1 An action we are obliged to perform out of respect for the moral law.

2 Kant describes immortality and the existence of God as ‘postulates’ to distinguish them from the ‘ideas’ of the soul and of God that rationalist metaphysics had made objects of theoretical proofs. These ‘postulates of practical reason’ are fundamental components in what Kant calls ‘moral faith’.

3 Kant famously said ‘Nothing in the world — indeed nothing even beyond the world — can positively be conceived which could be called good without qualification, except the good will.’ Here Kant is proposing that the only thing that is good in and of itself is the good will. The good will, then, is free from subjective needs or desires.

4 By this kind of imperative, Kant means that a command or maxim is applied conditionally. A classic example would be the maxim ‘If I want to lose weight, I must eat less.’ The only non-hypothetical imperatives are ones that tell you to do something no matter who you are or what you want, because the thing is good in itself.

5 In Kantian ethics, there is an unconditional moral law that applies to all rational beings and is independent of any personal motive or desire. This is why Kant’s concept of duty is important as it is through duty that we determine moral principles. It can also be expressed as the rule that one’s actions should be capable of serving as the basis of universal law.

6 Kant said ‘Two things fill the mind with ever new increasing admiration and awe…the starry heavens above me and the moral law within me.’ By this Kant is implying that, contained within every rational being, is a moral awareness with which we are born. It is innate and does not come from any outside agent.

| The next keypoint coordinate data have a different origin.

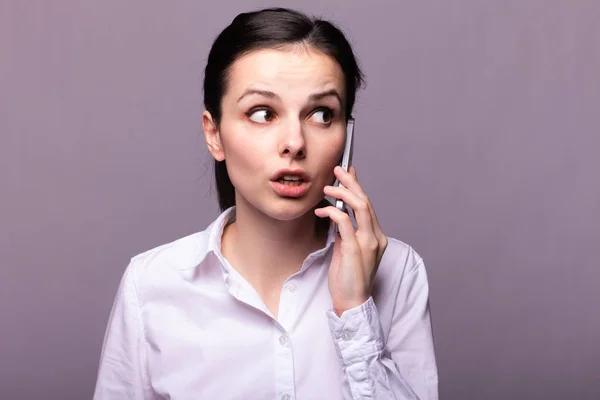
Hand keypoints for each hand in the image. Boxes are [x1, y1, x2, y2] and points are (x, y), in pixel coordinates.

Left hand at [314, 166, 387, 316]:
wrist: (352, 302)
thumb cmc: (348, 278)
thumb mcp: (347, 250)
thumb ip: (346, 232)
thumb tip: (338, 215)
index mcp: (377, 237)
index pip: (368, 205)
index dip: (358, 186)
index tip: (348, 172)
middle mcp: (376, 237)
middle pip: (366, 201)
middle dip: (351, 182)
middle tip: (338, 169)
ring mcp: (368, 243)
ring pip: (360, 207)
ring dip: (343, 193)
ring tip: (328, 187)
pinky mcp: (356, 249)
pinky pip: (345, 222)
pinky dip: (333, 212)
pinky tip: (322, 211)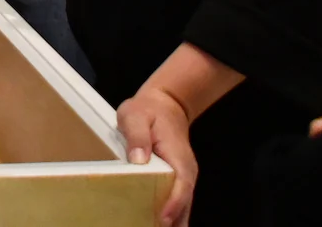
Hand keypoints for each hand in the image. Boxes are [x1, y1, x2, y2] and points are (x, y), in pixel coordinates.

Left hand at [118, 86, 195, 226]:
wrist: (165, 106)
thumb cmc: (149, 110)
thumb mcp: (135, 115)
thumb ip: (137, 135)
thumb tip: (138, 158)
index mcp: (178, 158)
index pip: (181, 185)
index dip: (174, 204)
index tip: (163, 219)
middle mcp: (185, 173)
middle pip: (185, 204)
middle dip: (174, 221)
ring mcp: (183, 179)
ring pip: (183, 209)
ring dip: (173, 223)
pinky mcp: (176, 182)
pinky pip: (176, 204)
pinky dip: (170, 218)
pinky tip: (156, 225)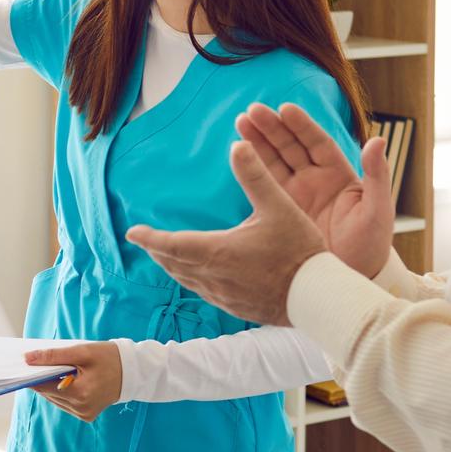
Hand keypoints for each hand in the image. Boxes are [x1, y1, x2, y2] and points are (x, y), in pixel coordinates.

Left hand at [23, 341, 121, 421]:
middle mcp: (81, 408)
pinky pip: (65, 404)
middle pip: (48, 394)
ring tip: (57, 370)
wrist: (134, 372)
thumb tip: (28, 359)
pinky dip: (62, 392)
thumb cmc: (109, 358)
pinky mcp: (86, 415)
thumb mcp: (82, 352)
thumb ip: (54, 356)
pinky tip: (67, 380)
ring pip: (55, 400)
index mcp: (80, 393)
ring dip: (51, 386)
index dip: (32, 375)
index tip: (24, 365)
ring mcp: (84, 414)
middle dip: (43, 379)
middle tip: (40, 363)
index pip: (44, 386)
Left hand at [126, 139, 329, 325]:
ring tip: (166, 256)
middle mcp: (213, 277)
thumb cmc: (299, 252)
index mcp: (216, 252)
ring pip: (186, 281)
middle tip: (146, 241)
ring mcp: (223, 295)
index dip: (150, 238)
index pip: (171, 245)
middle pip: (173, 264)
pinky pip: (203, 292)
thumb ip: (256, 176)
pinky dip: (191, 280)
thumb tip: (238, 145)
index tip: (133, 232)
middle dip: (158, 251)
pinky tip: (198, 276)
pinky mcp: (235, 306)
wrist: (317, 297)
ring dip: (172, 267)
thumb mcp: (279, 206)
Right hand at [236, 103, 394, 277]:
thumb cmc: (371, 246)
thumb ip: (377, 175)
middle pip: (291, 147)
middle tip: (252, 111)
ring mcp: (297, 195)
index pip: (318, 143)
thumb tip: (377, 140)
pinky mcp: (281, 212)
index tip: (285, 109)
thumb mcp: (378, 211)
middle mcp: (316, 181)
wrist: (350, 280)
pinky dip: (252, 169)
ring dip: (258, 142)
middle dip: (273, 128)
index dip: (302, 126)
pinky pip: (264, 186)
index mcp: (339, 175)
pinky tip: (239, 154)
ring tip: (240, 123)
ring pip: (274, 161)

7 In the first formulation of Kant’s categorical imperative he states, ‘act only in accordance with that maxim which you can at the same time will that it become a universal law of nature’. This can be seen as a summary of a decision process for moral reasoning.

8 a First, Kant suggests that a person describes an intended moral action through a maxim. That might be ‘I will never lie’ or ‘When it suits me I will lie’. At this stage we are still to find out whether or not it can become a universal law of nature.

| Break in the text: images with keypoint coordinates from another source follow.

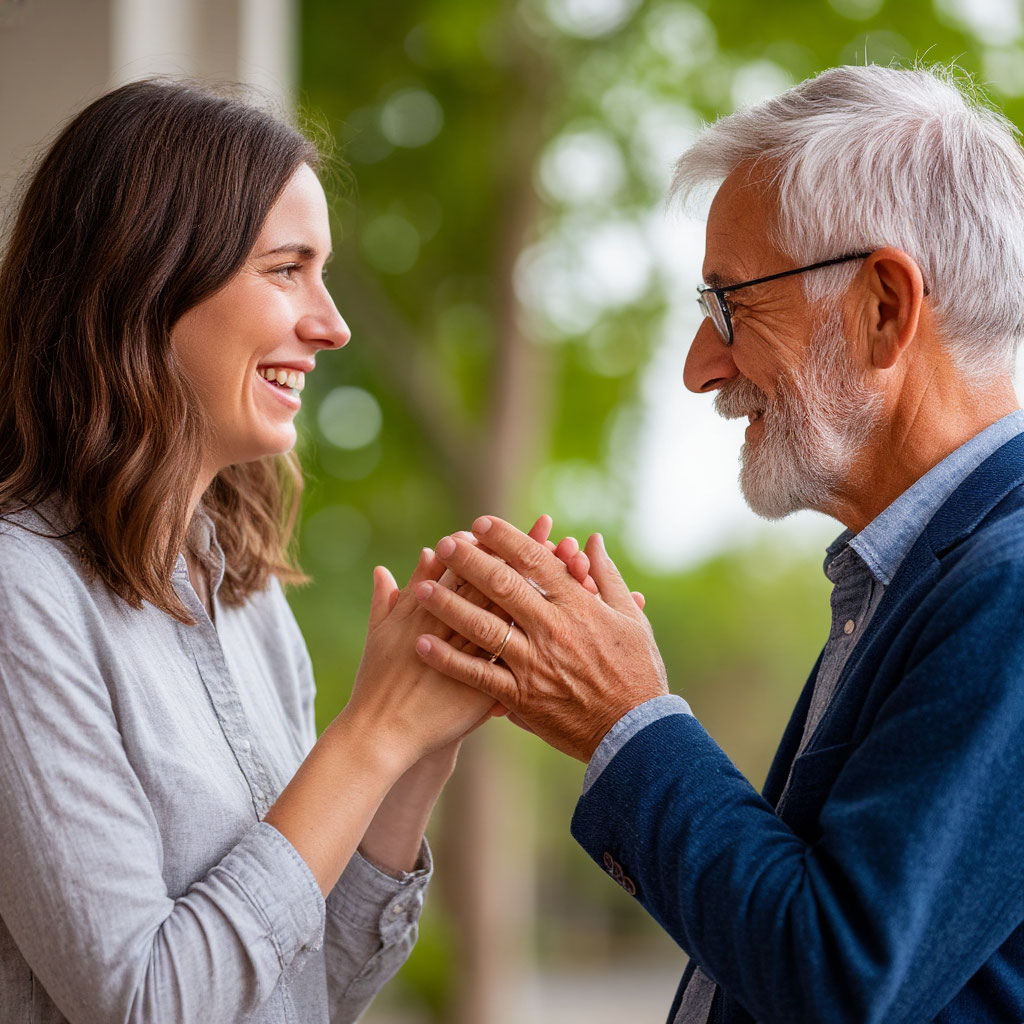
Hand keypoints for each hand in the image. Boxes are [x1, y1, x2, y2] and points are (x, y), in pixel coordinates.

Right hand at [342, 517, 557, 765]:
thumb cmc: (377, 683)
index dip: (495, 543)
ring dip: (543, 590)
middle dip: (528, 556)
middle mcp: (456, 628)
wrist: (382, 733)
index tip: (514, 523)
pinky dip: (542, 639)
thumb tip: (388, 567)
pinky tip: (564, 618)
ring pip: (515, 616)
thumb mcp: (381, 634)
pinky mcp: (488, 686)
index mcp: (430, 609)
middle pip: (498, 584)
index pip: (467, 566)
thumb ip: (387, 599)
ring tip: (571, 561)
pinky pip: (523, 656)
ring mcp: (476, 658)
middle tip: (555, 530)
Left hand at [411, 517, 668, 760]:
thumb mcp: (631, 619)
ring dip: (449, 606)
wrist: (635, 734)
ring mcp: (535, 664)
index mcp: (578, 606)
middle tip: (444, 544)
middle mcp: (552, 630)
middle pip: (502, 586)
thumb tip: (591, 541)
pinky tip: (423, 645)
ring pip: (483, 628)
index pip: (535, 561)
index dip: (506, 539)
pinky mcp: (522, 697)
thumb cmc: (638, 673)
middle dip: (469, 562)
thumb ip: (606, 577)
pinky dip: (449, 660)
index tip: (480, 524)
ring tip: (421, 588)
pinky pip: (479, 675)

b Here Kant wants the person making the moral decision to ask themselves what would happen if everyone did what they were planning, e.g. never tell a lie or lie when it suits them.

c Here we see whether or not it can become a law of nature by seeing what happens when it is universalised. Lying when it suits one can never be universalised, as communication would break down as no one would believe anything anyone else said. However, a world where no one ever lied could lead to a universal law of nature.